Of all the African countries in this report, Nigeria has the most developed IP scheme. Though only launched in 2011 — and considering it has a limited number of payment types and initiation methods (one for each) — IP has strong adoption in the Nigerian market compared to other electronic payment types. Growth is expected to continue well into the future.
Nigeria’s IP system is run by NIBSS Instant Payments (NIP) — an interbank account-to-account IP system that allows users to make transfers 24/7/365 via internet and mobile banking, bank branches, kiosks, mobile USSD, POS terminals and ATMs. NIP supports P2P, B2B, C2B and B2C payments and is available for both retail and corporate customers, with maximum daily transaction limits set at NGN5m ($13,752) for individuals and NGN10m ($27,504) for corporates.

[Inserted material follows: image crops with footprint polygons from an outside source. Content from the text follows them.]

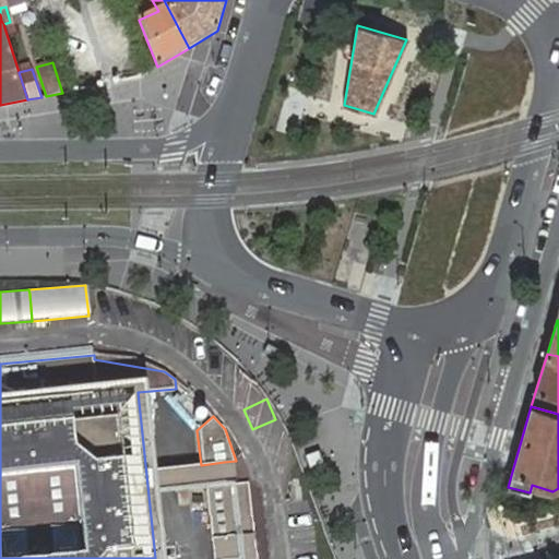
[(319,451),(306,456),(310,467),(322,463),(319,451)]
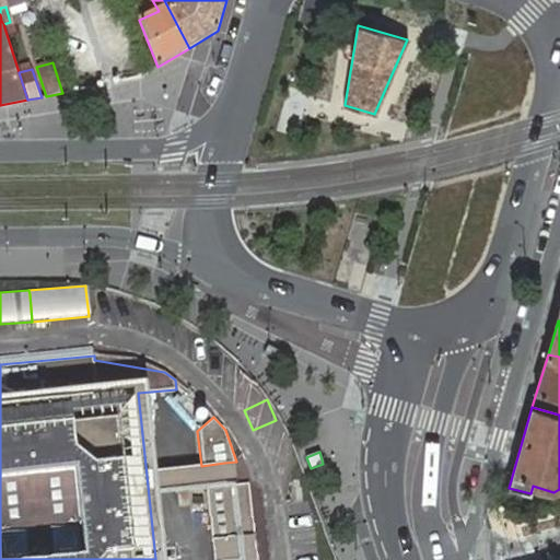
[(207,488),(213,559),(257,559),(249,482),(207,488)]
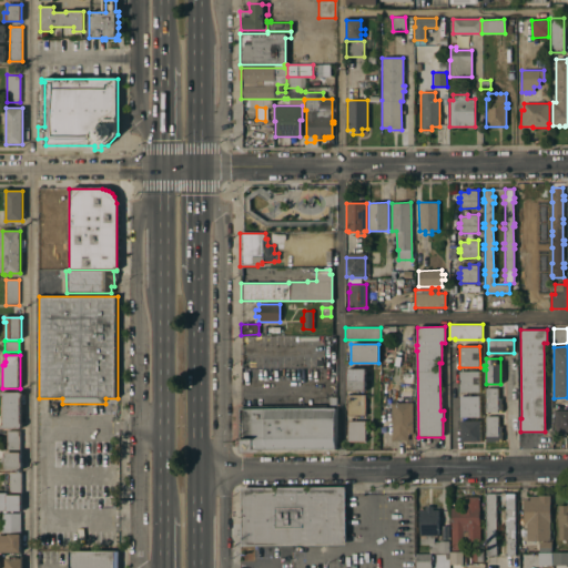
[(365,391),(347,391),(347,368),(365,368),(365,391)]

NIBSS also offers E-BillsPay, an account number-based, online and real-time credit transfer service for consumers to make payments of their utility bills, government fees, penalties, airtime and subscriptions.

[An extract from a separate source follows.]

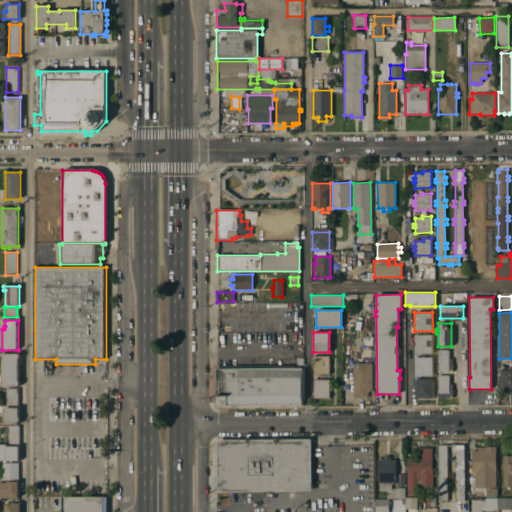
[(433,353),(414,353),(414,335),(433,335),(433,353)]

In 2018, the Central Bank of Nigeria (CBN) introduced a regulation intended to ensure customer security and limit fraud within IP. The regulation stipulates that if a complaint is registered against a transaction and the charge is not reversed into the reporting customer’s account within 24 hours, the receiving or sending entity could receive a fine of NGN10,000 ($28). This demonstrates the central support that has propelled IP in Nigeria, contributing to its 57% YOY growth.